X: Were you looking at other locations, too?

TL: We looked at San Diego and some of the other centers in that area. We’ve looked at pockets on the East Coast. We looked at places like Texas, and also looked at places in the Midwest. We’ve looked abroad, we’ve even looked at places in Asia where technology clusters are being established. But the commercialization [efforts in New York], and the type of resources and interest level that we had from investors really trying to build a vibrant life science ecosystem at the early-stage side, that—and also the way the institutions that we’ve partnered with have come together and really wanted to work with us—is something we couldn’t find that at some of the other places that we had considered.

X: There’s been a lot of momentum in New York biotech, but a ton of progress still has to be made. What do you think is missing to take that next step?

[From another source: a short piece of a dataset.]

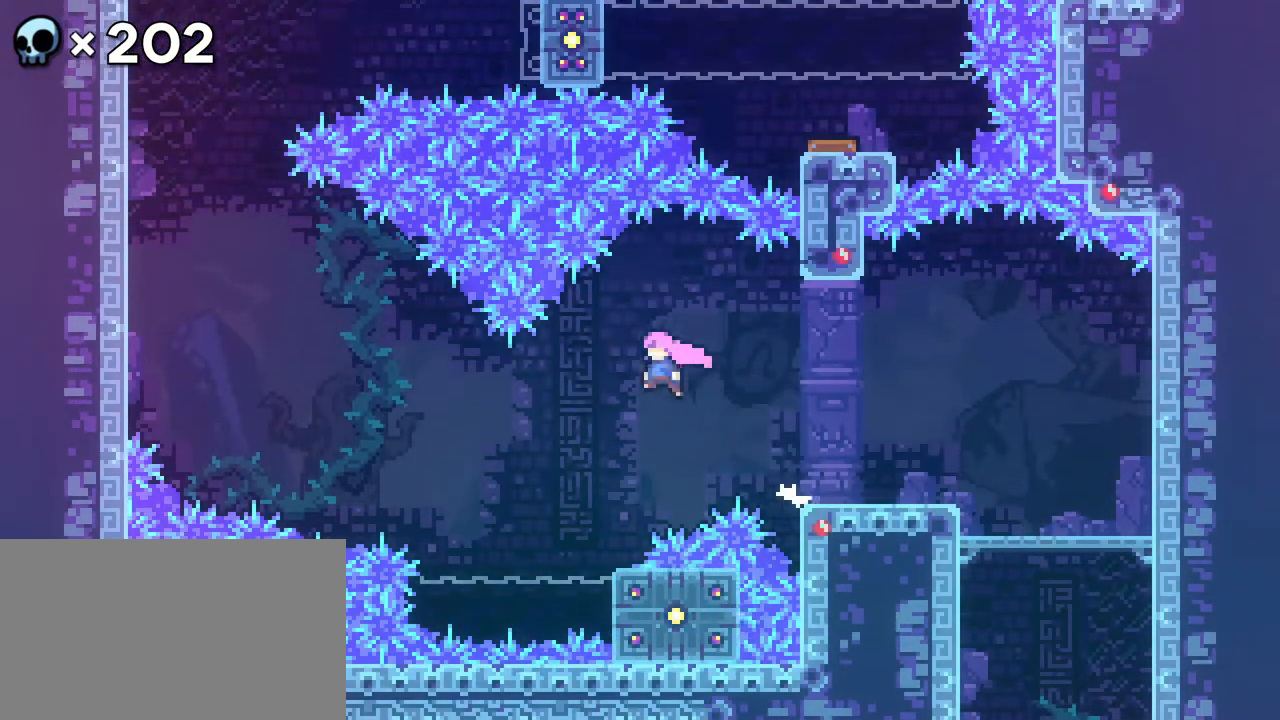
{"buttons": ["B", "R2", "DPAD_UP", "DPAD_LEFT"]}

TL: We’re hoping that us coming here is a kind of clarion call to the entrepreneurs. One of the things lacking in this community is entrepreneurial-minded, time-tested management that has done startup companies, knows what it means to work in a startup company, knows how to be scrappy, knows how to get a lot done with a little bit of resource. That’s one of the elements crucially missing here. And we’re hoping, at least at this early stage of the game, to work collectively to oversee and manage these companies. So to some extent we solve that problem, but when some of our companies graduate and go beyond the financing we provide them and really look to scale, we’re going to need to recruit high quality management teams to run those companies. We’re hoping the entrepreneurial community steps up to really help out.

X: What other things can local leaders and entrepreneurs do to help move things along?

TL: There’s a lot of work that still needs to be done. Some of it needs to be done by the government, some of it can be done by us. Some of it is being addressed by the initiatives that universities are trying to do with entrepreneurs-in-residence-type programs and whatnot. There may have to be a combination of public and private collaborations to make large spaces available, so that you can actually develop that space into something that’s really world class. But I’m not going to point the finger—I don’t think it’s any one person’s responsibility to solve it. I think everybody has to come together and contribute to finding and helping to develop a solution.